If you're kicking properly, the rate at which you kick should be tied to your stroke rate. That is, every time you take a stroke and rotate your hips and shoulders, your legs should finish the movement as a kick.
This is what's known to competitive swimmers as a "two-beat kick." In one full stroke, you kick twice, once with your left foot and once with your right, as you rotate from side to side. The kick is really just finishing the stroke. For shorter-distance sprint swims, there's a high-frequency kick known as "six-beat kick" where you kick once to rotate, then scissor kick with both feet, and then repeat on the other side.
For any sort of distance swimming (200+ yards) a two-beat kick is really what you're looking for, otherwise you'll be burning energy through your legs, which don't really help much with propulsions.
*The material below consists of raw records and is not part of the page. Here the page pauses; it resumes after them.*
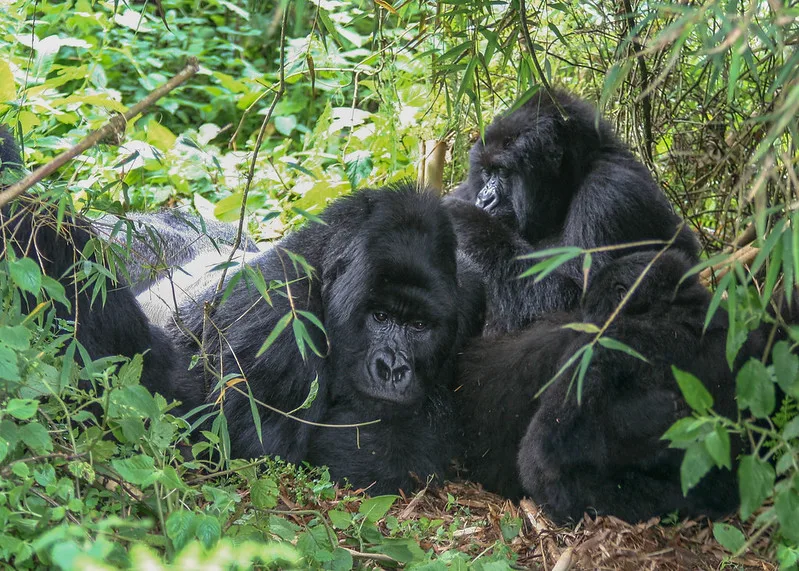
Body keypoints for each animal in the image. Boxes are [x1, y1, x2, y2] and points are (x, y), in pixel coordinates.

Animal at [161, 184, 488, 496]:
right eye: (380, 317)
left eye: (418, 326)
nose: (392, 368)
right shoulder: (277, 320)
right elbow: (262, 456)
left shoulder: (470, 292)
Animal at [450, 89, 700, 336]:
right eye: (486, 172)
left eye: (502, 171)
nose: (484, 199)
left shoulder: (610, 193)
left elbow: (581, 304)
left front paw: (466, 221)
But it's important to remember that kicking should never be about flailing you legs faster and faster. Your kick should fit in with your stroke rate and body rotation, either one kick per rotation or three.
As you slow down when you're swimming, it's usually because your stroke rate has slowed down. You aren't taking strokes as quickly and your body isn't rotating from side to side as frequently.
I see lots of lap swimmers who jump in and kick aggressively for the first few minutes with a high stroke rate who then slow their kick down and their stroke rate slows as well. Keeping a focus on your kick can really help you maintain a constant stroke rate and keep you moving along for workouts or distance swims.